> **Exercise**
Return, unchanged and with no pictures, the lines below from the very first through the one that contains "table_cell [679, 1498, 1181, 1613]".

Rendered page images:
□ □ □ □
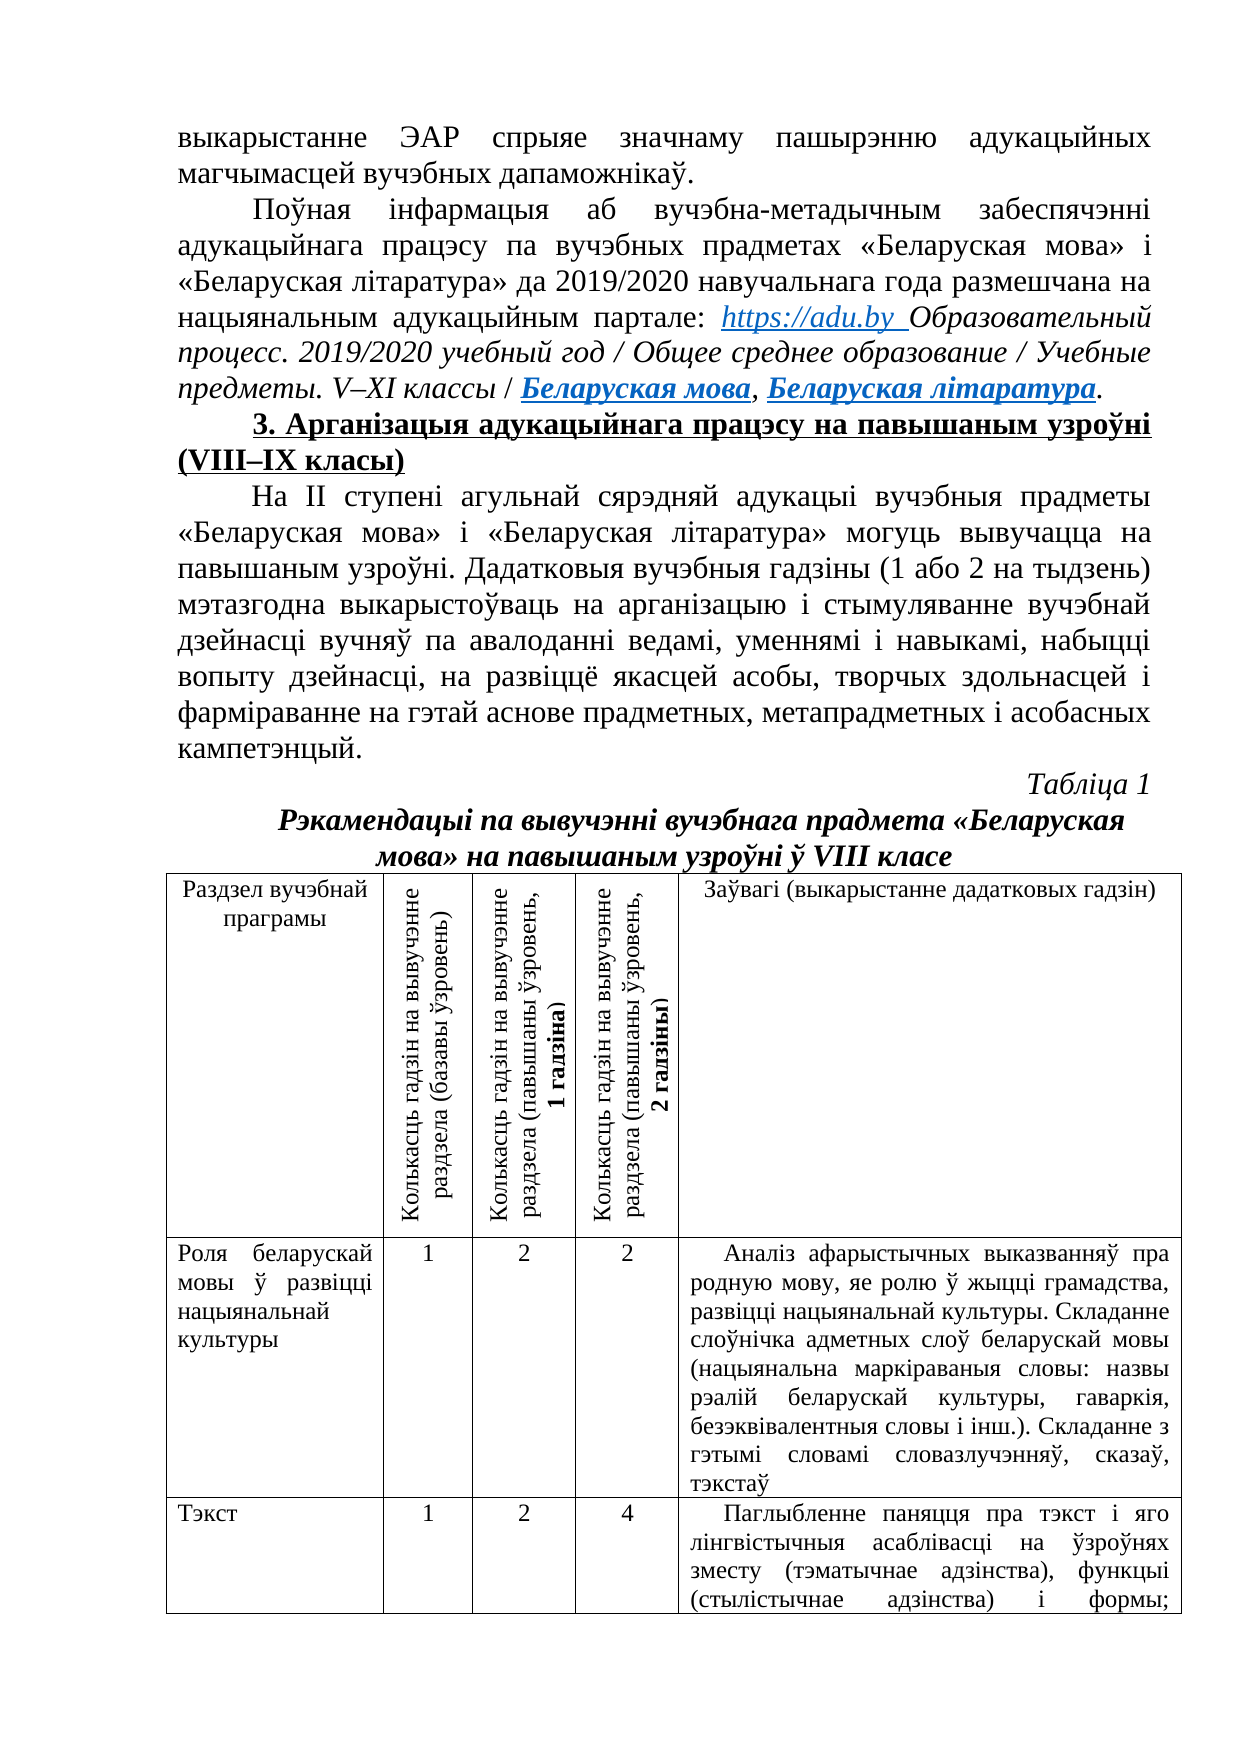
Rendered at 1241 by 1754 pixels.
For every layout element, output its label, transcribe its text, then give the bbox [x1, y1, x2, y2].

text На ІІ ступені агульнай сярэдняй адукацыі вучэбныя прадметы «Беларуская мова» і «Беларуская літаратура» могуць вывучацца на павышаным узроўні. Дадатковыя вучэбныя гадзіны (1 або 2 на тыдзень) мэтазгодна выкарыстоўваць на арганізацыю і стымуляванне вучэбнай дзейнасці вучняў па авалоданні ведамі, уменнямі і навыкамі, набыцці вопыту дзейнасці, на развіццё якасцей асобы, творчых здольнасцей і фарміраванне на гэтай аснове прадметных, метапрадметных і асобасных кампетэнцый. [177, 477, 1152, 765]
text 3. Арганізацыя адукацыйнага працэсу на павышаным узроўні (VIII–IX класы) [177, 406, 1152, 477]
table_cell 2 [473, 1238, 575, 1497]
table_cell 2 [576, 1238, 678, 1497]
table_header Колькасць гадзін на вывучэнне раздзела (базавы ўзровень) [384, 874, 472, 1237]
text Рэкамендацыі па вывучэнні вучэбнага прадмета «Беларуская мова» на павышаным узроўні ў VIII класе [177, 801, 1152, 873]
table_header Заўвагі (выкарыстанне дадатковых гадзін) [679, 874, 1181, 1237]
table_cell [679, 1498, 1181, 1613]
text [177, 118, 1152, 190]
text Поўная інфармацыя аб вучэбна-метадычным забеспячэнні адукацыйнага працэсу па вучэбных прадметах «Беларуская мова» і «Беларуская літаратура» да 2019/2020 навучальнага года размешчана на нацыянальным адукацыйным партале: https://adu.by Образовательный процесс. 2019/2020 учебный год / Общее среднее образование / Учебные предметы. V–XI классы / Беларуская мова, Беларуская літаратура. [177, 190, 1152, 406]
table_cell 1 [384, 1238, 472, 1497]
table_header Раздзел вучэбнай праграмы [167, 874, 383, 1237]
table_cell 4 [576, 1498, 678, 1613]
table_cell 2 [473, 1498, 575, 1613]
table_header Колькасць гадзін на вывучэнне раздзела (павышаны ўзровень, 2 гадзіны) [576, 874, 678, 1237]
table_cell Тэкст [167, 1498, 383, 1613]
table_header Колькасць гадзін на вывучэнне раздзела (павышаны ўзровень, 1 гадзіна) [473, 874, 575, 1237]
text Табліца 1 [177, 765, 1152, 801]
table_cell 1 [384, 1498, 472, 1613]
table_cell Аналіз афарыстычных выказванняў пра родную мову, яе ролю ў жыцці грамадства, развіцці нацыянальнай культуры. Складанне слоўнічка адметных слоў беларускай мовы (нацыянальна маркіраваныя словы: назвы рэалій беларускай культуры, гаваркія, безэквівалентныя словы і інш.). Складанне з гэтымі словамі словазлучэнняў, сказаў, тэкстаў [679, 1238, 1181, 1497]
table_cell Роля беларускай мовы ў развіцці нацыянальнай культуры [167, 1238, 383, 1497]
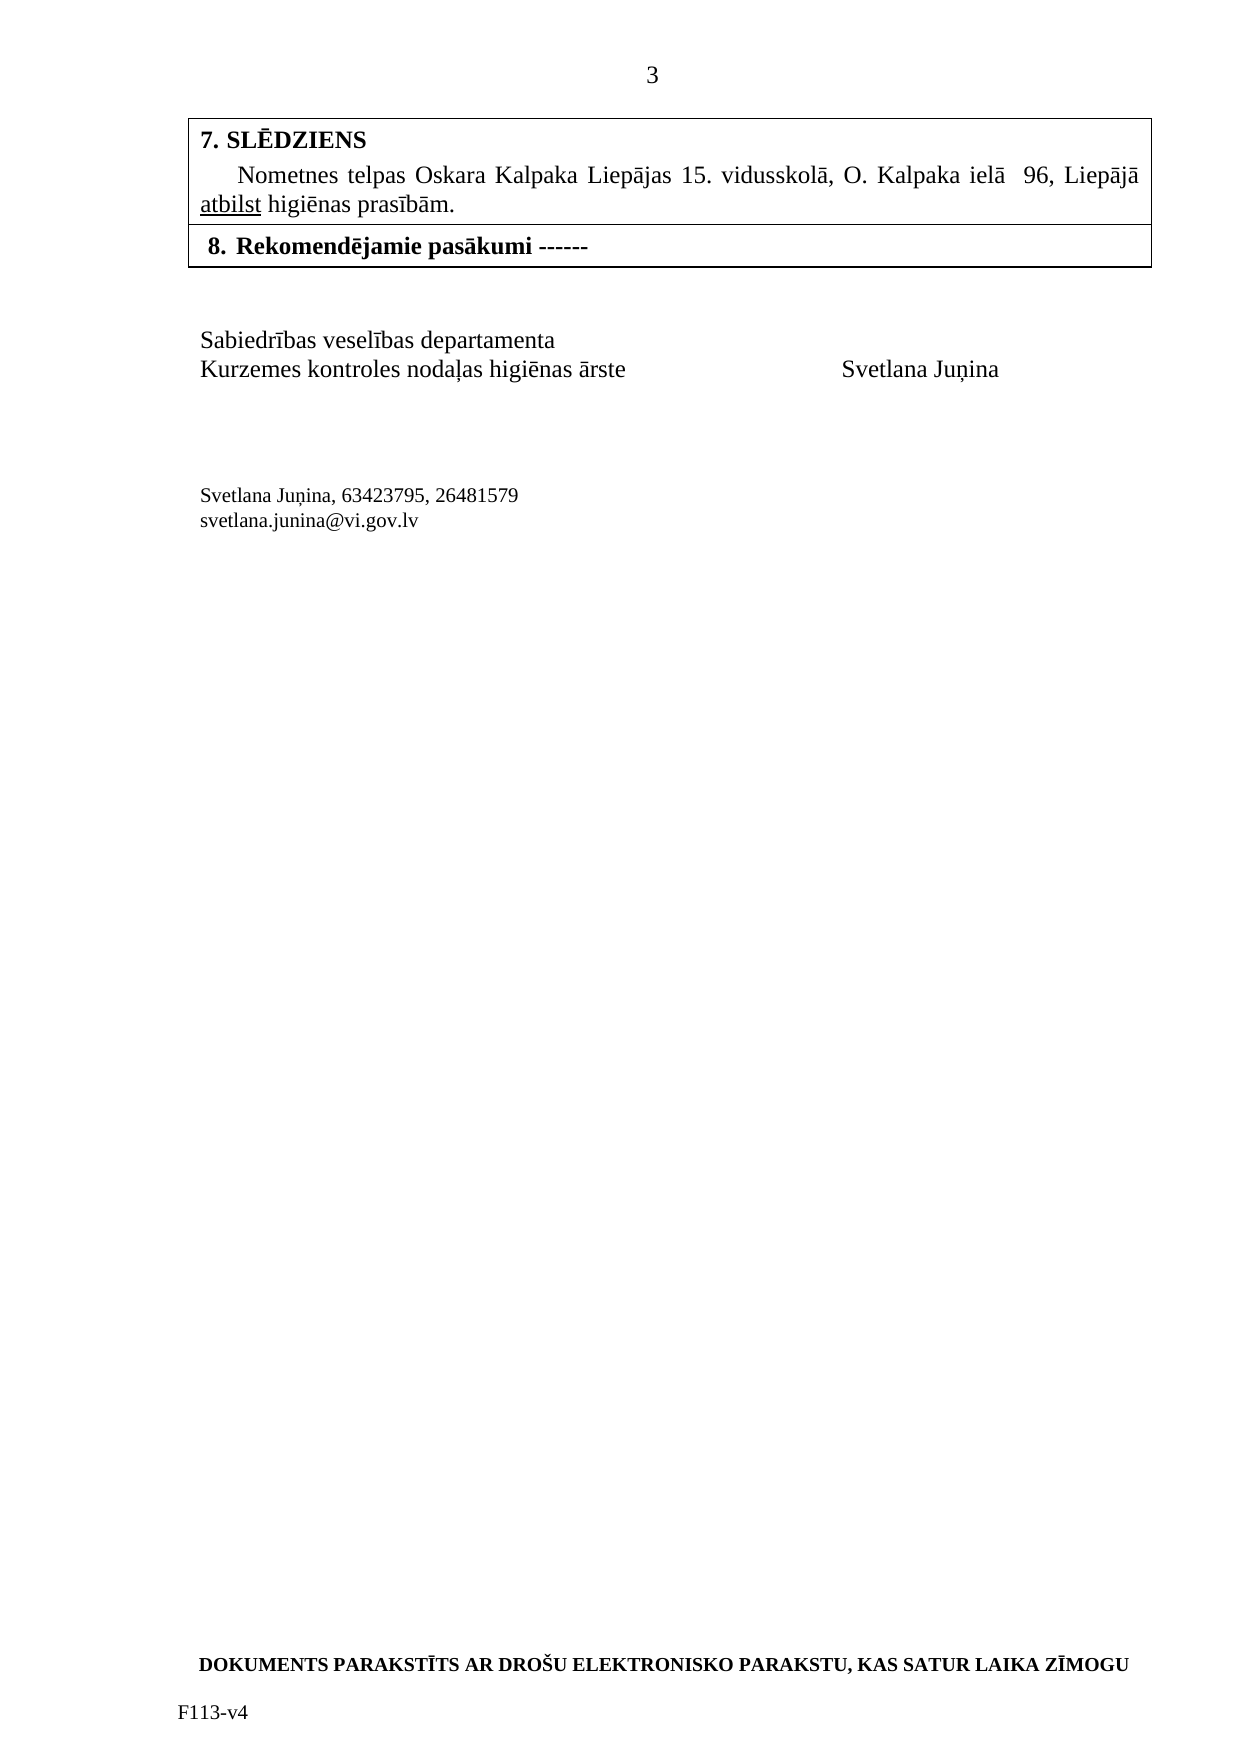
□ □ □ □
> **Exercise output**
Rendered at 1241 by 1754 pixels.
For every layout element, output its label, transcribe its text, then give the bbox [x1, y1, x2, y2].

text На ІІ ступені агульнай сярэдняй адукацыі вучэбныя прадметы «Беларуская мова» і «Беларуская літаратура» могуць вывучацца на павышаным узроўні. Дадатковыя вучэбныя гадзіны (1 або 2 на тыдзень) мэтазгодна выкарыстоўваць на арганізацыю і стымуляванне вучэбнай дзейнасці вучняў па авалоданні ведамі, уменнямі і навыкамі, набыцці вопыту дзейнасці, на развіццё якасцей асобы, творчых здольнасцей і фарміраванне на гэтай аснове прадметных, метапрадметных і асобасных кампетэнцый. [177, 477, 1152, 765]
text 3. Арганізацыя адукацыйнага працэсу на павышаным узроўні (VIII–IX класы) [177, 406, 1152, 477]
table_cell 2 [473, 1238, 575, 1497]
table_cell 2 [576, 1238, 678, 1497]
table_header Колькасць гадзін на вывучэнне раздзела (базавы ўзровень) [384, 874, 472, 1237]
text Рэкамендацыі па вывучэнні вучэбнага прадмета «Беларуская мова» на павышаным узроўні ў VIII класе [177, 801, 1152, 873]
table_header Заўвагі (выкарыстанне дадатковых гадзін) [679, 874, 1181, 1237]
table_cell [679, 1498, 1181, 1613]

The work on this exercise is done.